What do Surveyors Do?

In this age of intense specialization, the modern surveyor is an anomaly. He (please bear with the gender specific pronoun, I do know several great female surveyors) is one of the most versatile professionals available for hire. For hundreds of years, the surveyor has been the true Renaissance man, well-versed in mathematics, language, science and art. No wonder the Romans elevated the surveyor to the position of one of their religious deities; they created the god Terminus as the protector of property cornerstones and held festivals in his honor each year.

First and foremost a surveyor is a measurer. Using geometry and trigonometry, he measures the land for various purposes. It may be to delineate ownership, to divide parcel crops/pastures equally, to lay out a straight line for roads/buildings or to properly incline water/sewer piping. He must know the capability of his equipment and maintain its accuracy for consistent results. When final requirements exceed that known capability, repetition and the laws of mathematical probability must be used to attain the necessary results. Angular measurements historically have been made by the compass and are referenced to the Earth’s ever-changing magnetic field. Knowing how to compensate for that discrepancy is a very important aspect of modern retracement surveying, especially as nearly all deeds use angles to describe the extents of the originally conveyed property.

This brings us to the role of expert witness. Judge-and-jury decide legal ownership of property, but a surveyor is expected to use experience, training, observation, and knowledge of the law to assist the landowner in determining the property corners. In basic form, a deed description is merely a set of instructions that takes the reader along a path, leading from one corner to the next. If a previous deed description was haphazardly written or the lines incorrectly measured, the surveyor must still find the original corners. If those corners are truly lost or destroyed, he must then apply his professional judgment to determine and monument the original intent of the conveyance. Therefore, his testimony can become a crucial element in any court case deciding the legal status of disputed property.

When deeds are bad or conflicting, he becomes a historical detective. The search is for Truth. Where are the true corners and what evidence is available to help find those corners? Like Indiana Jones searching for a Lost Stone, he pores over old maps and deciphers unfamiliar manuscripts laden with Copperplate-styled characters and composed with Old English spellings and grammar. Each deed is a link in a chain of title, each link containing possible clues as to exactly what was conveyed in the past. There are even times when specific family trees need to be constructed in order to follow complex and/or complicated family transactions and inheritances. When adjoining deeds also show inconsistencies and errors, the entire process can become a jigsaw puzzle where different people made different pieces at different times that may or may not fit together as intended. Often, carefully conducted personal interviews with cooperative locals and their older relatives will lead to evidence not mentioned in current deedwork. Imagine being sent on a scavenger hunt with incorrect and unfinished instructions, too many times this is exactly what a surveyor has to deal with.
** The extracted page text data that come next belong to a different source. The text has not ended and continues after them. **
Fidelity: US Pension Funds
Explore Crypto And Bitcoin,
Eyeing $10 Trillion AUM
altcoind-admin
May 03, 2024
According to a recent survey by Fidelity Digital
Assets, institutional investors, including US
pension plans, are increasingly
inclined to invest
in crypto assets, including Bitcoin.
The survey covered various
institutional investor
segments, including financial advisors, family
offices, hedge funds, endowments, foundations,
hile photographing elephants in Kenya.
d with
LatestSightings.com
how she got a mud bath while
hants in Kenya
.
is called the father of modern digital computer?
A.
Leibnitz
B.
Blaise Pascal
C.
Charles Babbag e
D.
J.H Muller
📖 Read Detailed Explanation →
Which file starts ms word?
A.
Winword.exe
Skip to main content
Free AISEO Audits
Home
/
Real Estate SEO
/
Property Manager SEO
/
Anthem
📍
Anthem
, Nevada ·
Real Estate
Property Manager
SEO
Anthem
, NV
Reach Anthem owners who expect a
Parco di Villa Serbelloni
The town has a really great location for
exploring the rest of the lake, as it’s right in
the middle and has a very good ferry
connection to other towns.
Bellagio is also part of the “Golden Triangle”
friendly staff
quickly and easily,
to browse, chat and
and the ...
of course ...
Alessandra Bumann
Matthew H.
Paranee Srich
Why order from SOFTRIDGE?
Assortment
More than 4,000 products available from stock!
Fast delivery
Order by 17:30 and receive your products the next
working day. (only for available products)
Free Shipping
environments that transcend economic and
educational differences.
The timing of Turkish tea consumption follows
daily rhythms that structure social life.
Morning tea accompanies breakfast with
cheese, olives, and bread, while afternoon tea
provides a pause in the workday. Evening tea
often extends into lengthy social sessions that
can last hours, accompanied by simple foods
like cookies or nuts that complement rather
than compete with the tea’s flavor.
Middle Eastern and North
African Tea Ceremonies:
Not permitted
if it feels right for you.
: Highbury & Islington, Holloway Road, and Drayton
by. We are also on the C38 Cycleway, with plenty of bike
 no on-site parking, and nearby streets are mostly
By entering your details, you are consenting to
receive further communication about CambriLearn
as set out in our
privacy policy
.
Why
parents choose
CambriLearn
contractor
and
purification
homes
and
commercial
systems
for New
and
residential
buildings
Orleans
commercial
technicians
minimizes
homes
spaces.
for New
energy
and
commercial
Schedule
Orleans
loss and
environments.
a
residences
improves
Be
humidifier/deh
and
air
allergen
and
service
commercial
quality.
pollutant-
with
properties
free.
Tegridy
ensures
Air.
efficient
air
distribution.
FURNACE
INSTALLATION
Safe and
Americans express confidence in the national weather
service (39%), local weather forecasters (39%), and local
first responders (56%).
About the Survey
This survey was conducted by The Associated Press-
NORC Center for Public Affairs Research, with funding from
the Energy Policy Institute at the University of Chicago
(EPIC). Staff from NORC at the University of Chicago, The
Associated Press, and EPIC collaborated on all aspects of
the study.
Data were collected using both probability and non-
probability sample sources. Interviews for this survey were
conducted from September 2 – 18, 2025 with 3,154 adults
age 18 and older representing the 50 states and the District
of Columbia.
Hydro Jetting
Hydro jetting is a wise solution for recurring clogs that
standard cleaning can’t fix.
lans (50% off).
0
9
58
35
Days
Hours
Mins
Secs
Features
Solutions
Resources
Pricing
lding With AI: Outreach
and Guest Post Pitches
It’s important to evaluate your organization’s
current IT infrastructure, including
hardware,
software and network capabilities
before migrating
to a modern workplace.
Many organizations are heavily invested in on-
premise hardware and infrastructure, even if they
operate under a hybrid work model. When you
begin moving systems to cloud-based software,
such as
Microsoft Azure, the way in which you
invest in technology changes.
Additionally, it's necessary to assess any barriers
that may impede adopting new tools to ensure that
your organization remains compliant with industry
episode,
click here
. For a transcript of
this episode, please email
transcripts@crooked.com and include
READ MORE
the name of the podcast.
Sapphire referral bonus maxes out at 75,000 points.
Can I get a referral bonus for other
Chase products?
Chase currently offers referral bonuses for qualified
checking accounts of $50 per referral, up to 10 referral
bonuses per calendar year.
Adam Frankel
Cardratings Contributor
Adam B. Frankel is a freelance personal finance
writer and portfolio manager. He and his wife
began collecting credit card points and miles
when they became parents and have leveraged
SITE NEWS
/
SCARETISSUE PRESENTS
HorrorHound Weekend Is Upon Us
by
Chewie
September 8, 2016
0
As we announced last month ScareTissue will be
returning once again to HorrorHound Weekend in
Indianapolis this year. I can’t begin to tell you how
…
Speaking of trees, how many people can differentiate between a red oak and a black oak? When that old deed calls for a black oak near the top of the ridge and there happens to be 15 oaks along that ridge, the surveyor now becomes a naturalist/botanist. Originally called-for tree corners are considered natural monuments (as compared to a man-made rebar or pipe) and have a very strong legal standing in property disputes. It can take a good knowledge of local plant species and the various names given to each over the years to correctly interpret an original Land Grant, and even more so to accurately find those species in the woods.

Finally, the original corners are found and the lost ones are reset, so now what? Enter the author and the artist. Well, more like a narrator, because the surveyor must now be able to clearly explain to others where the property is located. He creates a Metes-and-Bounds description that provides a walking guide to finding each corner. A Report-of-Survey will explain why the property corners are so located. Then, the artist will draw a Plat-of-Survey to graphically show where the corners are located in relation to each other, to neighboring properties, and to other significant objects such as houses, roads and creeks. These writings and drawings need to be very precise and yet easily understood in order to prevent any future confusion as to where the property lies. Now we have a completed survey.

But with computers all we need to do is bring up Google and it’ll show us, right? I hear this so often and it is so, so, absolutely wrong! Computers are great tools that have allowed surveyors to be much more efficient at their work. Gathering information from courthouse research, previous surveys, absentee landowners, aerial photo images and governmental reference services is quicker and easier. But, it still takes the modern surveyor to know what information is required, why it is necessary, where to get it, and how to properly apply the data to solve the complicated problems that stem from land ownership. Obviously, modern technology makes accurate measuring easier and quicker. Again, without knowing what needs to be measured and why, that modern precision may be erroneously used to precisely place monuments in the wrong place. Accurate surveying, even with our modern technology, remains an exercise in multitasking and still requires a person who is knowledgeable, educated, and proficient in a wide range of fields. And that, by the way, comes under the dictionary heading of a Renaissance Man.